OAB critica espetáculo do Dallagnol
MPF deve desculpas a Lula por acusação sem provas
Juristas classificam ação do MPF como “comício” e “esculacho”
A NOVA FACE DOS GOLPISTAS: Os Intocáveis do Paraná.
Vi uma peça e os atores eram agentes do Estado, por Ruy Medeiros
Afranio Silva Jardim: Análises políticas e conjecturais não ficam bem em uma denúncia
A sistemática da Lava Jato de esconder investigações da defesa

Por fim, para demonstração ainda mais cabal de que se trata de um problema que aflige o MP como um todo, nas suas dimensões federal e estaduais, lembremos do MPE de São Paulo. Assim como em Minas, em SP o MP está subordinado à política do PSDB. Lembremos da dupla de procuradores do MPE de SP que confundiu Engels com Hegel e nos brindou com uma estapafúrdia denúncia contra Lula, prontamente abatida pela justiça.
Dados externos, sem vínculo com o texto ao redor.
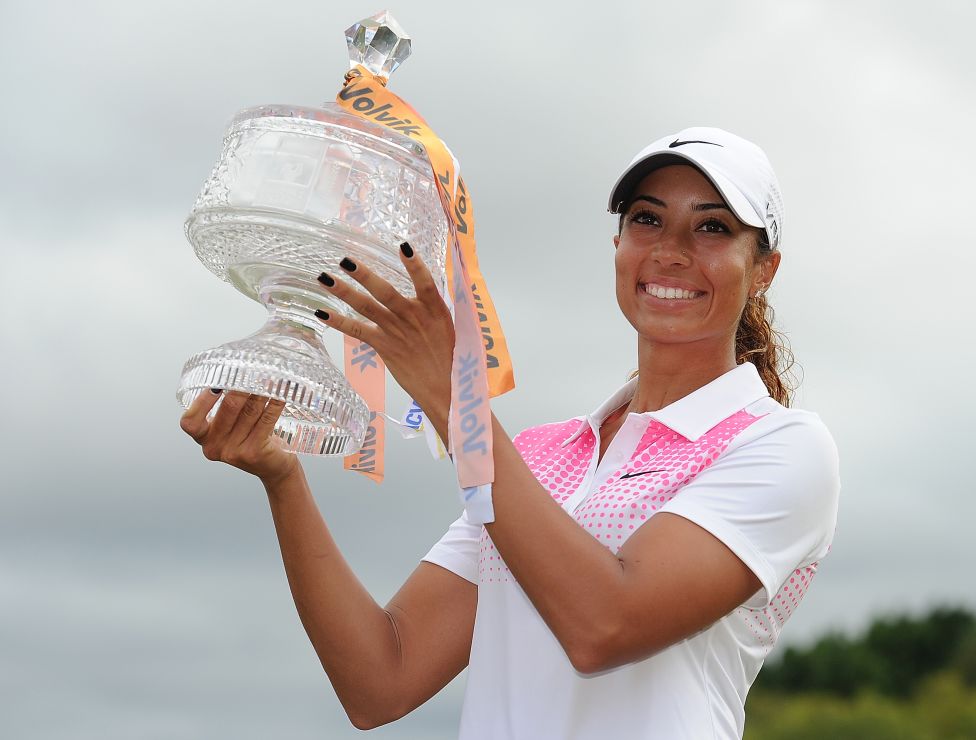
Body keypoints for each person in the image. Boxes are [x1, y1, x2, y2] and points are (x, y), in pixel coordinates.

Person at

Agora o MPE de São Paulo torna-se cúmplice da violência policial. O MPF buscou, muito sabiamente, intervir no quadro de violência e repressão generalizada da Polícia Militar de SP contra as manifestações em defesa da democracia. Mas o MPE de SP volta-se contra essa tentativa de colocar limites à repressão. O MPE de SP mostra-se, então, subordinado à lógica repressiva e à política do PSDB e seus procuradores pedem a anulação do procedimento administrativo de acompanhamento das ações da polícia paulista.

Repito que qualquer generalização é injusta e que há procuradores honrados. O MP, enquanto corpo, tem homens e mulheres atuando com ética e honradez. Mas o silêncio neste grave momento é cúmplice. É preciso lutar de todas as formas possíveis contra a onda fascista que toma conta do Brasil e de suas instituições. Vivemos uma ditadura civil na qual o MP tem um papel fundamental. Derrotar essa ditadura é tarefa de todos os democratas e patriotas.